The frontend is a Next.js 14 app using the App Router. Pages are in src/app/, and all API calls go through a centralized client in src/lib/api.ts.

Page Structure

src/app/
├── page.tsx              Customer home — weekly menu + cart
├── order/
│   ├── page.tsx          Checkout — order review + payment
│   └── success/page.tsx  Post-payment confirmation
├── admin/
│   ├── layout.tsx        Admin shell (nav, auth guard)
│   ├── page.tsx          Dashboard — analytics overview
│   ├── menu/             Menu editor
│   ├── schedule/         Day/week blocking
│   ├── announcements/    Announcement management
│   ├── bookings/         All orders view
│   └── admins/           Admin user management
└── api/auth/[...nextauth]/  NextAuth.js handler

Authentication Flow

  1. User clicks "Sign in with Google" — NextAuth.js initiates OAuth flow
  2. Google redirects back with an authorization code
  3. NextAuth.js exchanges it for tokens, stores the Google ID token in the session JWT
  4. All API calls include Authorization: Bearer {idToken} header
  5. Backend middleware validates the token against Google's OAuth endpoint and loads or creates the user record

API Client (src/lib/api.ts)

All backend calls go through this single module. It automatically attaches the auth header from the active NextAuth session. Components import named functions (e.g., fetchWeekMenu, createOrder) rather than calling fetch directly.

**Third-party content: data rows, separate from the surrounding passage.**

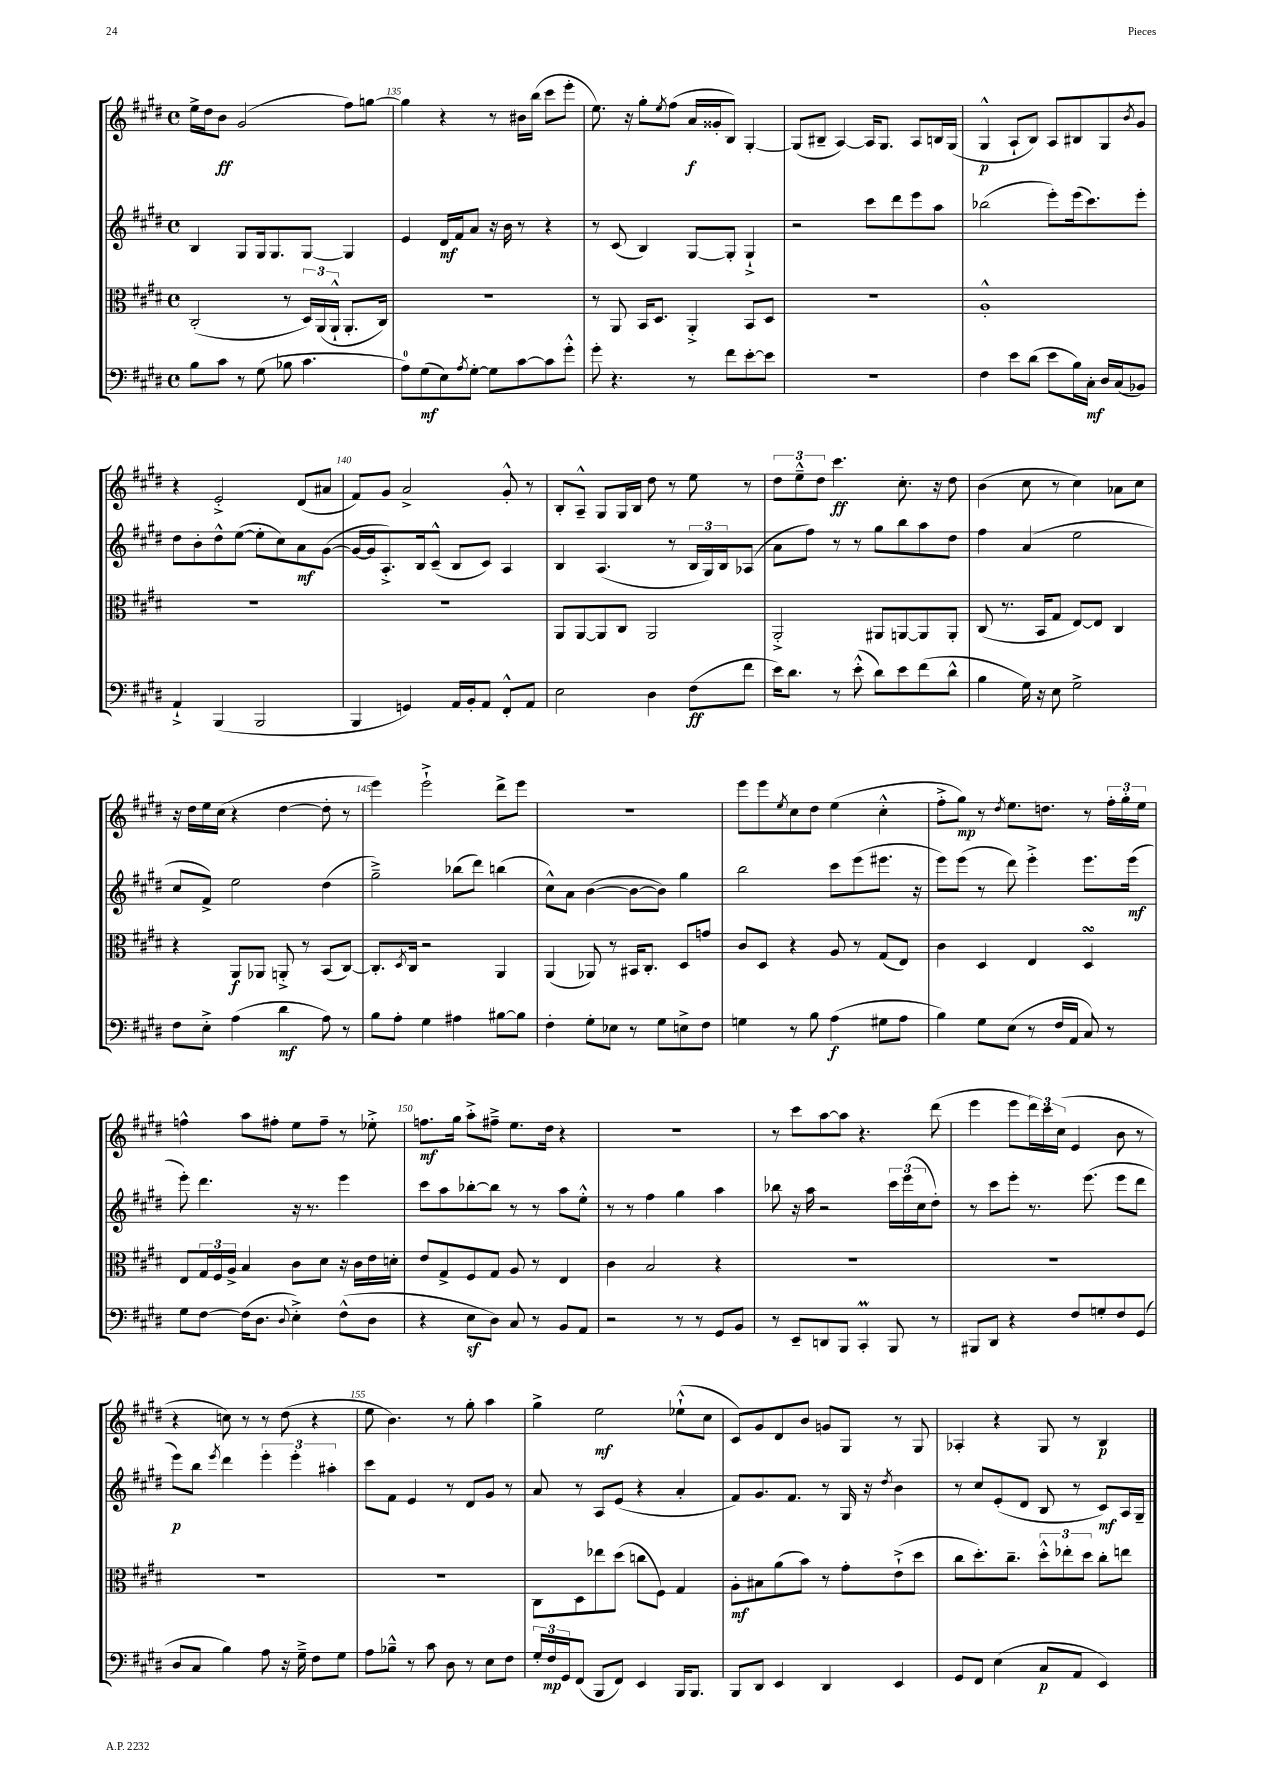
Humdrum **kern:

**kern	**kern	**kern	**kern
*staff4	*staff3	*staff2	*staff1
*clefF4	*clefC3	*clefG2	*clefG2
*k[f#c#g#d#]	*k[f#c#g#d#]	*k[f#c#g#d#]	*k[f#c#g#d#]
*M4/4	*M4/4	*M4/4	*M4/4
*met(c)	*met(c)	*met(c)	*met(c)
8B	(2C#'	4B	16ee^
.	.	.	16dd#
8c#	.	.	8b
8r	.	8G#	(2g#
(8G#	.	16G#	.
.	.	8.G#	.
8B-	8r	.	.
4.c#	24D#)	[8G#	.
.	(24AA	.	.
.	24AA`^^	.	.
.	8.AA'	4G#]	8ff#)
.	.	.	[8gg
.	16C#)	.	.
=	=	=	=
8A)	1r	4e	4gg]
(8G#	.	.	.
8E)	.	16d#	4r
.	.	16f#	.
8qA	.	.	.
[8G#'	.	8a	.
8G#]	.	16r	8r
.	.	16b	.
[8c#	.	8r	16b#
.	.	.	(16bb
8c#]	.	4r	8ccc#
8g#'^^	.	.	8eee'
=	=	=	=
8g#'	8r	8r	8.ee)
4.r	8AA	(8c#	.
.	.	.	16r
.	16BB	4B)	8gg#'
.	8.D#	.	.
.	.	.	8qee
.	.	.	(8ff#
8r	4AA'^	[8G#	16a
.	.	.	16g##'
8f#	.	8G#']	8B)
[8e'	8BB	4G#`^	[4G#'
8e]	8D#	.	.
=	=	=	=
1r	1r	2r	(8G#]
.	.	.	8B#~
.	.	.	[4A)
.	.	8ccc#	16A]
.	.	.	8.G#
.	.	8ddd#	.
.	.	8eee	8A
.	.	8aa	16B
.	.	.	(16G#
=	=	=	=
4F#	1A'^^	(2bb-	4G#^^
8e	.	.	8A`
(8d#	.	.	8B)
8e	.	8eee')	8A
16B)	.	(16eee	8B#
16C#'	.	8.ccc#)	.
16D#	.	.	8G#
(16C#	.	.	.
.	.	.	8qb
8BB-)	.	8eee'	8g#
=	=	=	=
4AA`^	1r	8dd#	4r
.	.	8b'	.
(4BBB	.	8dd#^^	2e'^
.	.	([8ee	.
2BBB	.	8ee']	.
.	.	8cc#)	.
.	.	8a	(8d#
.	.	([8g#	8a#
=	=	=	=
4BBB	1r	16g#_	8f#)
.	.	16g#]	.
.	.	8.A'^)	8g#
4GG)	.	.	2a^
.	.	16B	.
.	.	(8c#~^^	.
16AA	.	8B	.
16BB'	.	.	.
8AA	.	8c#)	.
8FF#'^^	.	4A	8g#'^^
8AA	.	.	8r
=	=	=	=
2E	8AA	4B	8B'
.	[8AA	.	8A~^^
.	8AA]	(4.A	8G#
.	8C#	.	16G#
.	.	.	16B
4D#	2AA	.	8dd#
.	.	8r	8r
(8F#	.	24B	8ee
.	.	24G#)	.
.	.	24B	.
8f#	.	(8A-	8r
=	=	=	=
16e)	2AA'^	8a	12dd#
8.d#	.	.	.
.	.	.	12ee~^^
.	.	8ff#)	.
.	.	.	12dd#
8r	.	8r	4.ccc#
(8e'^^	.	8r	.
8d#)	8AA#	8gg#	.
8e	[8AA	8bb	8.cc#'
(8f#	8AA]	8aa	.
.	.	.	16r
8d#^^	8AA'	8dd#	8dd#
=	=	=	=
4B	(8C#	4ff#	(4b
.	8.r	.	.
16G#)	.	(4a	8cc#
16r	16BB	.	.
8E	8G#	.	8r
2G#^	[8E)	2ee	4cc#)
.	8E]	.	.
.	4C#	.	8a-
.	.	.	8cc#
=	=	=	=
8F#	4r	8cc#	16r
.	.	.	16dd#
8E'^	.	8f#^)	16ee
.	.	.	(16cc#
(4A	8AA	2ee	4r
.	8AA-	.	.
4d#	8AA'^	.	[4dd#
.	8r	.	.
8A)	(8BB	(4dd#	8dd#']
8r	[8C#)	.	8r
=	=	=	=
8B	8.C#']	2gg#~^)	4eee)
8A'	.	.	.
.	8qD#	.	.
.	16C#	.	.
4G#	2r	.	2eee`^
4A#	.	(8bb-	.
.	.	8ddd#)	.
[8B#	4AA	(4bb	8ddd#^
8B#]	.	.	8eee
=	=	=	=
4F#'	(4AA	8cc#^^)	1r
.	.	8a	.
8G#'	8AA-)	([4b	.
8E-	8r	.	.
8r	16BB#	8b_	.
.	8.C#'	.	.
8G#	.	8b])	.
8E^	8D#	4gg#	.
8F#	8g	.	.
=	=	=	=
4G	8c#	2bb	8eee
.	8D#	.	8eee
.	.	.	8qee
8r	4r	.	8cc#
8B	.	.	8dd#
(4A	8A	8ccc#	(4ee
.	8r	(8eee	.
8G#	(8G#	8.eee#	4cc#'^^
8A	8E)	.	.
.	.	16r	.
=	=	=	=
4B)	4c#	8eee)	8ff#'^
.	.	(8eee	8gg#)
8G#	4D#	8r	8r
.	.	.	8qdd#
(8E	.	8ddd#)	8.ee
8r	4E	4eee'^	.
.	.	.	8.dd
16F#	.	.	.
16AA	.	.	.
8C#)	4D#	8.eee	8r
8r	.	.	24ff#'
.	.	.	24gg#'
.	.	(16eee	.
.	.	.	24ee
=	=	=	=
8G#	8E	8eee')	4ff^^
[8F#	24G#	4.ddd#	.
.	24F#	.	.
.	24A^	.	.
(16F#]	4B	.	8aa
8.D#	.	.	.
.	.	.	8ff#'
8qqD#	.	.	.
4E'^)	8c#	16r	8ee
.	.	8.r	.
.	8d#	.	8ff#~
(8F#^^	16r	4eee	8r
.	16c#	.	.
8D#	16e	.	8ee-'^
.	16d'	.	.
=	=	=	=
4r	8e	8ccc#	8.ff
.	8G#^	8aa	.
.	.	.	16gg#
8E	8F#	[8bb-'	8aa'^
8D#)	8G#	8bb-]	8ff#~^
8C#	8A	8r	8.ee
8r	8r	8r	.
.	.	.	16dd#
8BB	4E	8aa	4r
8AA	.	8ee'^^	.
=	=	=	=
2r	4c#	8r	1r
.	.	8r	.
.	2B	4ff#	.
8r	.	4gg#	.
8r	.	.	.
8GG#	4r	4aa	.
8BB	.	.	.
=	=	=	=
8r	1r	8bb-	8r
8EE~	.	16r	8ccc#
.	.	16aa	.
8DD	.	2r	[8aa
8BBB	.	.	8aa]
4CC#'	.	.	4.r
8BBB	.	24ccc#	.
.	.	(24eee	.
.	.	24cc#	.
8r	.	8dd#')	(8ddd#
=	=	=	=
8BBB#	1r	8r	4eee
8DD#	.	8ccc#	.
4r	.	8eee'	8eee
.	.	8.r	24ddd#)
.	.	.	24ccc#
.	.	.	(24cc#
8F#	.	.	4e
.	.	(8.eee	.
8G'	.	.	.
8F#	.	8eee	8b
(8GG#	.	8ddd#	8r
=	=	=	=
8D#	1r	8eee)	4r
8C#	.	8bb	.
.	.	8qeee	.
4B)	.	4ddd#	8cc)
.	.	.	8r
8A	.	6eee'	8r
16r	.	.	(8dd#
.	.	6eee'	.
16G#~^	.	.	.
8F#	.	.	4r
.	.	6aa#'	.
8G#	.	.	.
=	=	=	=
8A	1r	8ccc#	8ee
8B-~^^	.	8f#	4.b)
8r	.	4e	.
8c#	.	.	.
8D#	.	8r	8r
8r	.	8d#	8gg#'
8E	.	8g#	4aa
8F#	.	8r	.
=	=	=	=
24G#'	8C#	8a	4gg#^
24F#	.	.	.
24GG#	.	.	.
(8FF#	8D#	8r	.
8BBB	8ee-	8A	2ee
8FF#)	(8dd#	(8e	.
4EE	8cc	4r	.
.	8F#)	.	.
16BBB	4G#	4a'	(8ee-`^^
8.BBB	.	.	.
.	.	.	8cc#
=	=	=	=
8BBB	8A'	8f#)	8c#)
8DD#	8B#	8.g#	8g#
4EE	(8a	.	8d#
.	.	8.f#	.
.	8b)	.	8b
4DD#	8r	8r	8g
.	8g#'	16G#	8G#
.	.	16r	.
.	.	8qdd#	.
4EE	(8e`^	4b	8r
.	8dd#	.	8G#
=	=	=	=
8GG#	8cc#	8r	4A-'
8FF#	8.dd#')	8cc#	.
(4E	.	(8e'	4r
.	8.cc#~	.	.
.	.	8d#	.
8C#	12dd#'^^	8B	8G#
.	12ee-'	.	.
8AA	.	8r	8r
.	12dd#	.	.
4EE)	8cc#'	8c#)	4B
.	8ee	16A	.
.	.	16G#~	.
==	==	==	==
*-	*-	*-	*-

Authentication & Authorization

Frontend

NextAuth.js manages the OAuth session. The id_token from Google is stored in the session and exposed to pages via useSession().

Backend

backend/middleware/auth.go intercepts every protected request:

  1. Reads the Authorization: Bearer <token> header
  2. Validates the token with Google's token info endpoint
  3. Looks up or creates the user in MongoDB
  4. Injects the user struct into the request context

backend/middleware/admin.go is applied on top of auth for admin routes:

  1. Reads the user from context
  2. Returns 403 Forbidden if user.role != "admin"

First Admin

The first user to authenticate is automatically granted role: admin by the user store (store/user.go). Subsequent users get role: customer. Admins can promote others via the Admin Users UI.


Payments (Stripe)

Stripe integration is optional and controlled by STRIPE_ENABLED=true.

When enabled:

  1. Customer clicks "Pay with Stripe" on the order page
  2. Frontend calls POST /api/orders/checkout — backend creates a Stripe Checkout Session
  3. Customer is redirected to Stripe-hosted checkout
  4. On success, Stripe sends a webhook to POST /api/webhooks/stripe
  5. Backend marks the order status: paid

When disabled, orders are created with status: pending and no payment is collected.


Docker Compose

services:
  frontend:   Next.js 14, port 3000
  backend:    Go/Goa server, port 8080
  mongodb:    MongoDB 7, port 27017

Volumes:

  • mongo_data — persistent MongoDB storage
  • uploads — menu images uploaded by admins

Network:

  • freshkitchen bridge network — services reach each other by service name (e.g., mongodb:27017)

MongoDB initialization (mongo-init/init.js) runs on first startup and creates all collections, indexes, and default settings.